• _Source extract_:
There's always different ways to do the same thing and pretty often you'll realize that none of them is the perfect solution. The important thing is to choose how you want your components to communicate and stick to that decision throughout the whole project.

Long ago I wrote my own entity system and had the same doubts. I started doing it the “right” way where all communications between components were made through messages. It made the whole system to be slow, hard to debug and unmanageable. Then I decided that I'd use an hybrid approach where I'd use the best real-life solution for each scenario.

You need to understand that components can be of different kinds. Some are designed to work on their own, some are designed to work together and can't never be separated, some are designed to work as a service for other components, some are specifically made to execute a specific task and others are made to act as an interface to the rest of the components in the same entity. Well the list goes on, so it doesn't really make sense to make them all work the same way.

So, in the example you provided, your entity will have these components:

  • TransformComponent
  • MoveComponent
  • CollisionDetectorComponent
  • BounceComponent

The TransformComponent does nothing, it just exists so the entity has a place to be.

The MoveComponent will probably be aware of the input and just need to tell the transform component to update accordingly.

The CollisionDectector actually needs to know if the entity has moved, so it can detect it on his own asking the TransformComponent for the current position and comparing it with the latest one. Making the MoveComponent to notify directly the CollisionDetectorComponent that it moved is a bad idea, since an entity could also be moved by an external force, and you'll also be introducing an unnecessary dependency to the MoveComponent, but this depends entirely on the type of game you're creating so, if you still want a component to notify something do it with a message or maybe use a blackboard.

Finally, the BounceComponent works pretty much the same as the collision detector. It'd be either waiting for a collision notification or actively polling the blackboard looking for a collision.

Hope this helps.

cocos creator, which has a similar node-component system, uses events to communicate between components of the same node. for all intents and purposes, it works well.

i'm using signals (https://www.npmjs.com/package/@robotlegsjs/signals) and ioc/di (https://www.npmjs.com/package/inversify) to implement something akin to robotlegs structure (model - service - mediator - command). i'm thus using signals to communicate between components of the same node (but, sometimes, i do rely on events for this), components of different nodes and to propagate notifications between models and components (something changes in a model, and one or multiple components need to observe the change - score changes in a model and a component that observes the score needs to update a label, for instance).

• _Data supplied_:
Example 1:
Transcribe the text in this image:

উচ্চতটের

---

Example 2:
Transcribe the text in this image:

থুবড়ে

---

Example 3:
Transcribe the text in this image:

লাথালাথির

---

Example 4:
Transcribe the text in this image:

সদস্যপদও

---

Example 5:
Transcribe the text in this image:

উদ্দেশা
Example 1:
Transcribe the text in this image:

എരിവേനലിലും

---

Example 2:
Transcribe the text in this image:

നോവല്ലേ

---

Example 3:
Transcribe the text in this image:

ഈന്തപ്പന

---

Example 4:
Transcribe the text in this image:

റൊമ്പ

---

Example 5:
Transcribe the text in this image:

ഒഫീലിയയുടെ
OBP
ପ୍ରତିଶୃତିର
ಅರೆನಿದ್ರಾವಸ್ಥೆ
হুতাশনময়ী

• _Task to carry out_:
Change "hybrid approach" to "mixed approach" in the part of the text on component communication that opens with "Long ago I wrote" and closes with "the same way.", and write out that part in full. The material has nothing to do with the text on component communication.

• _Written response_:
Long ago I wrote my own entity system and had the same doubts. I started doing it the “right” way where all communications between components were made through messages. It made the whole system to be slow, hard to debug and unmanageable. Then I decided that I'd use an mixed approach where I'd use the best real-life solution for each scenario.

You need to understand that components can be of different kinds. Some are designed to work on their own, some are designed to work together and can't never be separated, some are designed to work as a service for other components, some are specifically made to execute a specific task and others are made to act as an interface to the rest of the components in the same entity. Well the list goes on, so it doesn't really make sense to make them all work the same way.